2018 WILL MARK AN IMPORTANT TOP FOR US & GLOBAL EQUITIES, LED BY A DETERIORATION IN CREDIT

https://www.zerohedge.com/sites/default/files/inline-images/MS%20leadership%20stocks.jpg?itok=pGbrP9Yr

Rarely have we experienced such low leadership, as shown in the Exhibit above.  Experience tells us that these leaderless periods typically occur during important transitions in the market.

So what is that transition today and how can we harness it to make money?

  • The market is digesting the fact that the tax cut last year has created a lower quality increase in US earnings growth that almost guarantees a peak rate of change by 3Q.
  • Furthermore, the second order effects of said tax cuts are not all positive. Specifically, while an increase in capital spending and wages creates a revenue opportunity for some, it also creates higher costs for most.
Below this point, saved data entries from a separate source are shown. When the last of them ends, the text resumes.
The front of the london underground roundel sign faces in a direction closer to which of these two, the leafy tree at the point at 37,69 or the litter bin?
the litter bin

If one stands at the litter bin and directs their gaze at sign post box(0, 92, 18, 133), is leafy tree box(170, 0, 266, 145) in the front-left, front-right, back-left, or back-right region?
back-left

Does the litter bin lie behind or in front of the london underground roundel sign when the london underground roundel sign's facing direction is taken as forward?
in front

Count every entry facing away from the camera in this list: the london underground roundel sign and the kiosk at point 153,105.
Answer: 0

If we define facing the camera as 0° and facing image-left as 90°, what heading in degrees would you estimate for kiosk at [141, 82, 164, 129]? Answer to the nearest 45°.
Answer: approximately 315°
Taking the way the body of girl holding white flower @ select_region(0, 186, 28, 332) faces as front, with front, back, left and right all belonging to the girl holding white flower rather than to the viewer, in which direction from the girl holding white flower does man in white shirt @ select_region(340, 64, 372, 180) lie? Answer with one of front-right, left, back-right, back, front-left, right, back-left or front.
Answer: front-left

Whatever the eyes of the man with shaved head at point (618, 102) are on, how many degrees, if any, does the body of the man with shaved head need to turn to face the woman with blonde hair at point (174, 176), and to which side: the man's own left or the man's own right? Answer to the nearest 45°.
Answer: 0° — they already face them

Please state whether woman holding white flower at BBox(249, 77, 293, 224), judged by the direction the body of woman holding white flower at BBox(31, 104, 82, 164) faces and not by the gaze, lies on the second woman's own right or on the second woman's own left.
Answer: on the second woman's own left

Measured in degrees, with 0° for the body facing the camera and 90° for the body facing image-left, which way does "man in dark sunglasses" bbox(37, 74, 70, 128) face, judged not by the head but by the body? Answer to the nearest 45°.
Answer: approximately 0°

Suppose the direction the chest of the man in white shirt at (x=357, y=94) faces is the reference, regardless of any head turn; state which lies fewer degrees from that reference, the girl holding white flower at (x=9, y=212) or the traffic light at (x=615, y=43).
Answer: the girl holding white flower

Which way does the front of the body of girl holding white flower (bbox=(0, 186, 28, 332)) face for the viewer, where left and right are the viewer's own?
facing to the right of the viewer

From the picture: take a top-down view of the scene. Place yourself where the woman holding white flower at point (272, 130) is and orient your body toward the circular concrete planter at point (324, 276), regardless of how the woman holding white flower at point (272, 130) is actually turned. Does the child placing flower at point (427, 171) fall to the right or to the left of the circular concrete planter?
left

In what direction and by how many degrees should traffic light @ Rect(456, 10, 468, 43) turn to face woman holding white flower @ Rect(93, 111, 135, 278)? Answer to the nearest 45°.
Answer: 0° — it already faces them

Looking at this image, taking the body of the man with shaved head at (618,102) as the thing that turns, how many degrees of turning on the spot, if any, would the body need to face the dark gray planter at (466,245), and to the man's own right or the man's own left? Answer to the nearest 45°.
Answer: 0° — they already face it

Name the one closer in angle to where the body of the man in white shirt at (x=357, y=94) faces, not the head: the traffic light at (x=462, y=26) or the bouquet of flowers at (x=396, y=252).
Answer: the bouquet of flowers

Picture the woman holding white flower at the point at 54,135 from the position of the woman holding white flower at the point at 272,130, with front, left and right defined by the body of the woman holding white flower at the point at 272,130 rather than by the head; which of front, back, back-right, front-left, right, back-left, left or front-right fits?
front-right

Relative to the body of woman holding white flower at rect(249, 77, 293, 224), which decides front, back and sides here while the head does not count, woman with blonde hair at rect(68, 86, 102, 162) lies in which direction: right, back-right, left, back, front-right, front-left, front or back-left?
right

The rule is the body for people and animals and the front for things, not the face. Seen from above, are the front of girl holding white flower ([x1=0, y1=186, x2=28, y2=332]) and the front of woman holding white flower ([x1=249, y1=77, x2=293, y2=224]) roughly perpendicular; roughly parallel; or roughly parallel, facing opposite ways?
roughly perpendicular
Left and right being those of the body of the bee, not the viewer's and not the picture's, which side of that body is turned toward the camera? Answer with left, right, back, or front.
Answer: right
The net result is lower margins, particularly since the tax benefit is 100 percent “below the line.”
  • Now, with the pricing mechanism for every long duration asset— 10-year Treasury yields—rising beyond 3 percent, we have yet another headwind for risk assets.
  • Perhaps most importantly for US equity indices, these higher rates are calling into question the leadership of the big tech platform companies—the stocks that may have benefited from the QE era of negative real interest rates more than any area of the market.
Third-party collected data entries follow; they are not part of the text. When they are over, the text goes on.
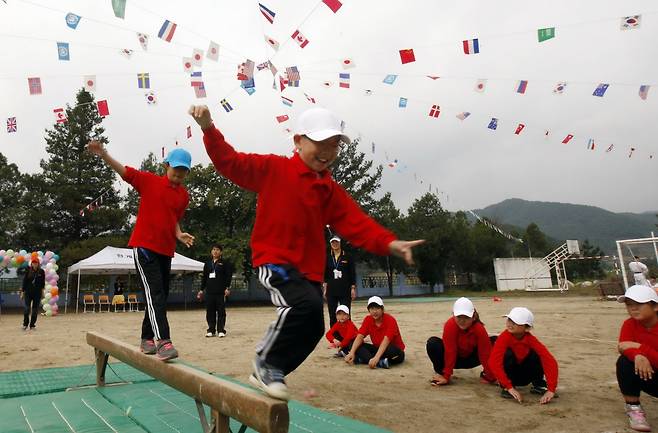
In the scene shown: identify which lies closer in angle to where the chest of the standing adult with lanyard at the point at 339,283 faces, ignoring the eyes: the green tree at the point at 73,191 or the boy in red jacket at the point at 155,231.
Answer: the boy in red jacket

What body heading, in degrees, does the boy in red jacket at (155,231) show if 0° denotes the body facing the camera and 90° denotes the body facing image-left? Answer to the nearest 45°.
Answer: approximately 315°
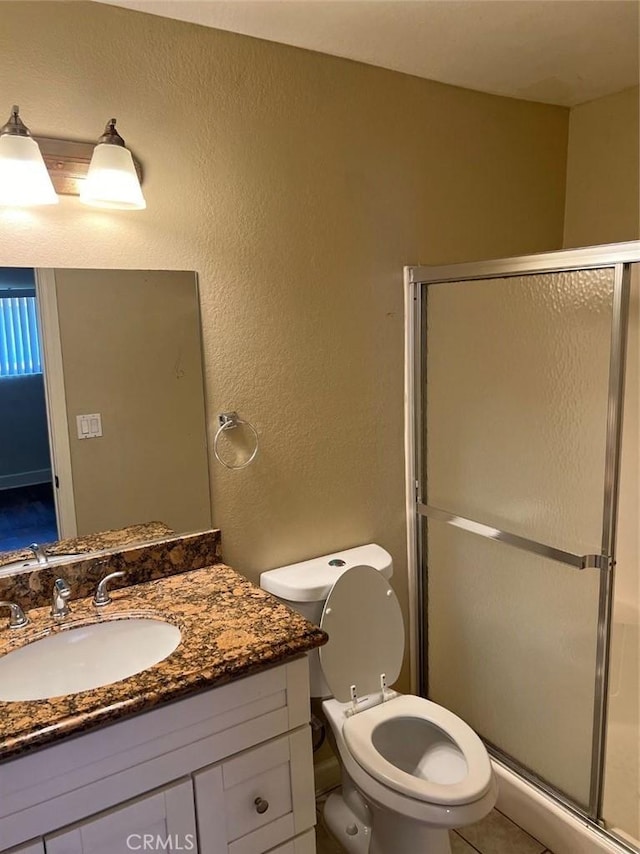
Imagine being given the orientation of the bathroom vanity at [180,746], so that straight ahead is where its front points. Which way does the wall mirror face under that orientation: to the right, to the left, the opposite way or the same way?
the same way

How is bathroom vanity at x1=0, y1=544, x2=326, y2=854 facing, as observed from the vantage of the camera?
facing the viewer and to the right of the viewer

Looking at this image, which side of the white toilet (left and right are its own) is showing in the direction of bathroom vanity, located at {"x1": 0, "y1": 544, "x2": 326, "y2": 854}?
right

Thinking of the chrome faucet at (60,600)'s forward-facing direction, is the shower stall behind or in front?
in front

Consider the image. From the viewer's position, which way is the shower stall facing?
facing the viewer and to the left of the viewer
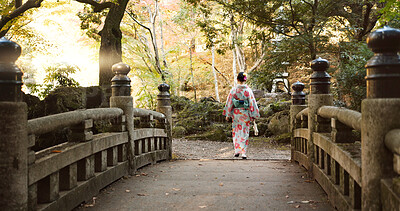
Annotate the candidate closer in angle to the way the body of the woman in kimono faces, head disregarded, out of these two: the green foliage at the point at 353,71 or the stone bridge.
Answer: the green foliage

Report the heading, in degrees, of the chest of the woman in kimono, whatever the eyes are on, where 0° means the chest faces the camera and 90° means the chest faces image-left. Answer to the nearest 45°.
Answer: approximately 180°

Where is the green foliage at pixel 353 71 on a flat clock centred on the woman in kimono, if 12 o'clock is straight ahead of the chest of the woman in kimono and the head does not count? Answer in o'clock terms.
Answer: The green foliage is roughly at 2 o'clock from the woman in kimono.
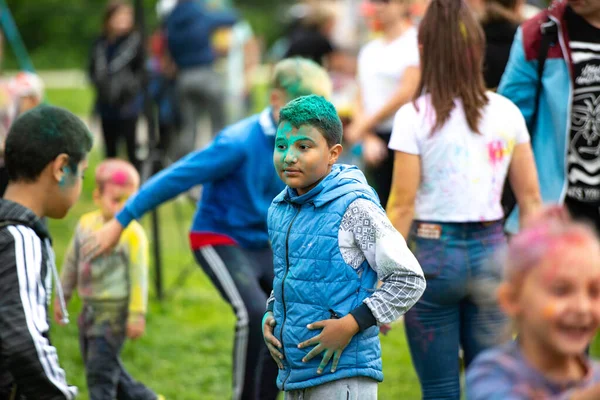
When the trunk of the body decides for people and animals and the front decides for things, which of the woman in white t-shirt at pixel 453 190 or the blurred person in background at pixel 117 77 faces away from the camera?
the woman in white t-shirt

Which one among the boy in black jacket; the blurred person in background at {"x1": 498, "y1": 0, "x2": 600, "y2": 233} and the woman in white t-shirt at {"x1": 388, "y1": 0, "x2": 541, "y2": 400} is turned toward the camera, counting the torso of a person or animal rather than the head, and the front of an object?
the blurred person in background

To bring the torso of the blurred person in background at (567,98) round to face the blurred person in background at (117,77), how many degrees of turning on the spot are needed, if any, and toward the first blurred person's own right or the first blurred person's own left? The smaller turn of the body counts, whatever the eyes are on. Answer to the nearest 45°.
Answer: approximately 135° to the first blurred person's own right

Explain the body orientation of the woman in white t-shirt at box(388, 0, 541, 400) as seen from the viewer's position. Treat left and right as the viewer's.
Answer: facing away from the viewer

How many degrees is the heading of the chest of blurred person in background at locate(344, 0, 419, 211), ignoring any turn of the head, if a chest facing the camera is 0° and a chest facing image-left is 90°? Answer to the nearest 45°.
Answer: approximately 45°

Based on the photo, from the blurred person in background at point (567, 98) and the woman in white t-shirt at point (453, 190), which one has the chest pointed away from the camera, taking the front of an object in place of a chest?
the woman in white t-shirt

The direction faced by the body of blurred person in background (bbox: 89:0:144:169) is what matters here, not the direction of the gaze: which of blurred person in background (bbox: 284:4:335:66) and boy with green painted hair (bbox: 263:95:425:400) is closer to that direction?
the boy with green painted hair

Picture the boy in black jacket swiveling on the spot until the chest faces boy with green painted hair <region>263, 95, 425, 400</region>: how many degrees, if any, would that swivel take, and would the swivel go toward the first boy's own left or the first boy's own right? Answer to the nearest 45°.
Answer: approximately 45° to the first boy's own right

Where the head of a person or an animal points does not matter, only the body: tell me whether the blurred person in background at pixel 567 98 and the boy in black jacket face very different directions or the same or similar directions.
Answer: very different directions

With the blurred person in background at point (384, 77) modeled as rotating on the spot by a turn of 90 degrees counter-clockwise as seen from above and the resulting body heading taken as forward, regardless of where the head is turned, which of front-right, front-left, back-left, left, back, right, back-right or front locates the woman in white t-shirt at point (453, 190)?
front-right

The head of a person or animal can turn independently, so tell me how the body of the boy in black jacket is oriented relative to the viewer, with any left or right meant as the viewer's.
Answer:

When capital is free, growth is scarce, and the discount rate is negative in real terms, market participants reward business models that can use that capital to grow. Dividends and returns on that capital today are less important with the discount rate so low. But, with real interest rates rising toward 1 percent, that reward structure may be getting challenged.
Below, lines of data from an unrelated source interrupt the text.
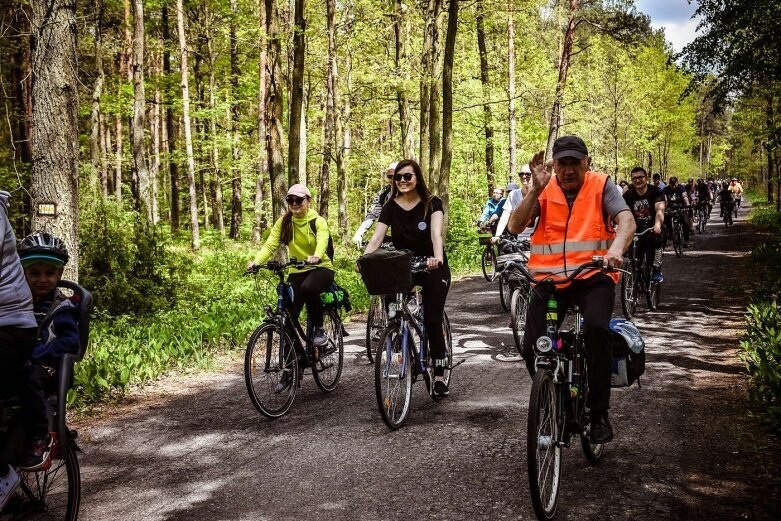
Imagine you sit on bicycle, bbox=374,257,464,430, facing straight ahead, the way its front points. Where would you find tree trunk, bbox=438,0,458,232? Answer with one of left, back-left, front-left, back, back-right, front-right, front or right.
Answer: back-right

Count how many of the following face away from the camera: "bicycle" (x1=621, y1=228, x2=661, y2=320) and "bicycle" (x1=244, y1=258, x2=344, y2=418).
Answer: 0

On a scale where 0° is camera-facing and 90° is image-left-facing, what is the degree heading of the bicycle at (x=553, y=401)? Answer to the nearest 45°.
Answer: approximately 0°

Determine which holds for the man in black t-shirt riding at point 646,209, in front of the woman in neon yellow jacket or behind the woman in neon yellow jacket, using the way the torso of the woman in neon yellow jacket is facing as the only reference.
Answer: behind

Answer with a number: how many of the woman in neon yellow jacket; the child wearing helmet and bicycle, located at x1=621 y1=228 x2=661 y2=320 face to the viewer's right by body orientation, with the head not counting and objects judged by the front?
0

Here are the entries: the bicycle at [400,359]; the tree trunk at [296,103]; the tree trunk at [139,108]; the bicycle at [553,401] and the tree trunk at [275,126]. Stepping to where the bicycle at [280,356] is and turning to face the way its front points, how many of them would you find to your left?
2

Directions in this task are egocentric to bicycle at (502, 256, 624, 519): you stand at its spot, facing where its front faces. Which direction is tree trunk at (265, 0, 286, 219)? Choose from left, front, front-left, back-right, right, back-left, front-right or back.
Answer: back-right

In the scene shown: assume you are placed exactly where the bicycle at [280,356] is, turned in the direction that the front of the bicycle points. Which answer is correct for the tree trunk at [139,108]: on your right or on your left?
on your right

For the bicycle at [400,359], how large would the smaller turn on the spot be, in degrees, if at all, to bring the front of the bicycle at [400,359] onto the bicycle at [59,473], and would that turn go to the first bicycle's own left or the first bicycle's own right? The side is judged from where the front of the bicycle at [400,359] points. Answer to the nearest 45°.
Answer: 0° — it already faces it

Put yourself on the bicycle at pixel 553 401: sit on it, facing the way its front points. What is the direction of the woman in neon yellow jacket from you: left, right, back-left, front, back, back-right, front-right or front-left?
back-right

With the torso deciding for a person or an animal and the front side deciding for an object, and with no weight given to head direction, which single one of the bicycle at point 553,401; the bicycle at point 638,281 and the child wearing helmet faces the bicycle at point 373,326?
the bicycle at point 638,281

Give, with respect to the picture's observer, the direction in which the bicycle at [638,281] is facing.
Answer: facing the viewer and to the left of the viewer

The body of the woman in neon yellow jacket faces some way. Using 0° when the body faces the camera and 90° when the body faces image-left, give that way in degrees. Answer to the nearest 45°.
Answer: approximately 45°

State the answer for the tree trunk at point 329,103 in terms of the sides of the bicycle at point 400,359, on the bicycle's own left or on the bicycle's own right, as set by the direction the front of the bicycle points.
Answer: on the bicycle's own right

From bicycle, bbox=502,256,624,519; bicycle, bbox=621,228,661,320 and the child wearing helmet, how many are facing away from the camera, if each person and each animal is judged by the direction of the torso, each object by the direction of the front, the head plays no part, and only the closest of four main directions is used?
0

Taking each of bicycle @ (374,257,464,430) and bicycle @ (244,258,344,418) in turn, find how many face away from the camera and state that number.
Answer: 0

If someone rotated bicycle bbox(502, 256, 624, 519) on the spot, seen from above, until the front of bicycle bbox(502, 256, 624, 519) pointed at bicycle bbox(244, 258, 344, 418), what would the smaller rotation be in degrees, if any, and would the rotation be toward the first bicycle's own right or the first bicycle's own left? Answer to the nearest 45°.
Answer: approximately 135° to the first bicycle's own right
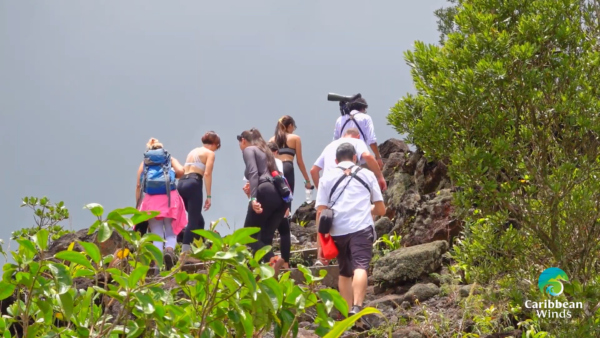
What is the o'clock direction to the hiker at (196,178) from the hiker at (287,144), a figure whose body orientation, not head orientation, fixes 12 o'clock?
the hiker at (196,178) is roughly at 8 o'clock from the hiker at (287,144).

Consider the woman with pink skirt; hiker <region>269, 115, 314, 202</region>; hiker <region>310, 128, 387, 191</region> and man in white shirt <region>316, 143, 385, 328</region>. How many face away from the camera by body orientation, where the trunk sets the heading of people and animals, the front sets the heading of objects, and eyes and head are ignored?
4

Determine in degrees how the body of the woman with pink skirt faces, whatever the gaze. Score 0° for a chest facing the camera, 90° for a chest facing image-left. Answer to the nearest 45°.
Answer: approximately 180°

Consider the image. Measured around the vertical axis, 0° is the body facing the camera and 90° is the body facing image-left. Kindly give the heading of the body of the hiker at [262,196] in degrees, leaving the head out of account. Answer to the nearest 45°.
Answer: approximately 135°

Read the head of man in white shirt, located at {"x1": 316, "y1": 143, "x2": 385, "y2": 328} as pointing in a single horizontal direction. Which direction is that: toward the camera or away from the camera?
away from the camera

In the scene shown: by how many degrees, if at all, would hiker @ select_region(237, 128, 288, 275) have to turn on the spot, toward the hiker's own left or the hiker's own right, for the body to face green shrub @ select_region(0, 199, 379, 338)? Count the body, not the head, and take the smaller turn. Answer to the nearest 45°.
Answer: approximately 135° to the hiker's own left

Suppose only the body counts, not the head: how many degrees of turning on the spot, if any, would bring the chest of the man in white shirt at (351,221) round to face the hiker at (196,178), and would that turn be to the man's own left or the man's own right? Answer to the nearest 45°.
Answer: approximately 45° to the man's own left

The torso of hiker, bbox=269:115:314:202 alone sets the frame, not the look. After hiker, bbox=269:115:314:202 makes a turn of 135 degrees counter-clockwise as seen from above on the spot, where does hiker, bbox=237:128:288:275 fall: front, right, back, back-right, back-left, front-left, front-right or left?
front-left

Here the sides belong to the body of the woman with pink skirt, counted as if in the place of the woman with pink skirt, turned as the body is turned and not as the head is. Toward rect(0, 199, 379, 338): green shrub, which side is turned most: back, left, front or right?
back

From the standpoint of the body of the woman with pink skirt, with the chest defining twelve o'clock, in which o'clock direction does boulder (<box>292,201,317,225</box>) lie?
The boulder is roughly at 1 o'clock from the woman with pink skirt.

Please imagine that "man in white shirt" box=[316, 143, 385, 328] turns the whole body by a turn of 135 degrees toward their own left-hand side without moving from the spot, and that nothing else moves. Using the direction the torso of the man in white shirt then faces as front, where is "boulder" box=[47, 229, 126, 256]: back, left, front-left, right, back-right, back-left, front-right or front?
right

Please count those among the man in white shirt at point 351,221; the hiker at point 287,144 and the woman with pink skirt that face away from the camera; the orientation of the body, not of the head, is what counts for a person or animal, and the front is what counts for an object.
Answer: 3

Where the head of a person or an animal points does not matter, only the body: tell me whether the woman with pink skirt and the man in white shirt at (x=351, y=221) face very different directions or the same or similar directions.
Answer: same or similar directions

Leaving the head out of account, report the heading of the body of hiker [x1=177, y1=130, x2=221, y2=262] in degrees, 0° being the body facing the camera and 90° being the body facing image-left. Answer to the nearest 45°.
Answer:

The good news is that valuations have adjusted significantly for the many of these companies and the broader equity market. With the S&P 500 trading at 16x forward EPS, this valuation adjustment looks completes, and several of these former tech leaders will likely re-emerge.

The market will also continue its search for new leadership. On that front, Energy stocks have taken a step forward and appear to be a good candidate. Sustainably higher oil prices combined with more capital discipline should attract greater interest from investors that have basically abandoned the sector.

Going back to the Exhibit above, once the leadership breadth bottoms from such low levels and the Fed is hiking rates:

  1. Late-cycle sectors like Energy, Industrials, and Healthcare tend to lead.
  2. This is eventually followed by outright defensive sector leadership of Utilities, Telecom and Staples.

That very much aligns with our thinking that

2018 will mark an important cyclical top for US and global equities, led by a deterioration in credit.

Narrowness of breadth and a lack of leadership suggest that this topping process is in the works and will ultimately lead to a fully defensive posture in the market later this year.

For now, in the US we recommend a rotation to late-cycle sectors like Energy and Industrials with Financials as a way to participate in rising interest rates. Tech is likely to participate, too; it just won’t be as dominant as last year, in our view.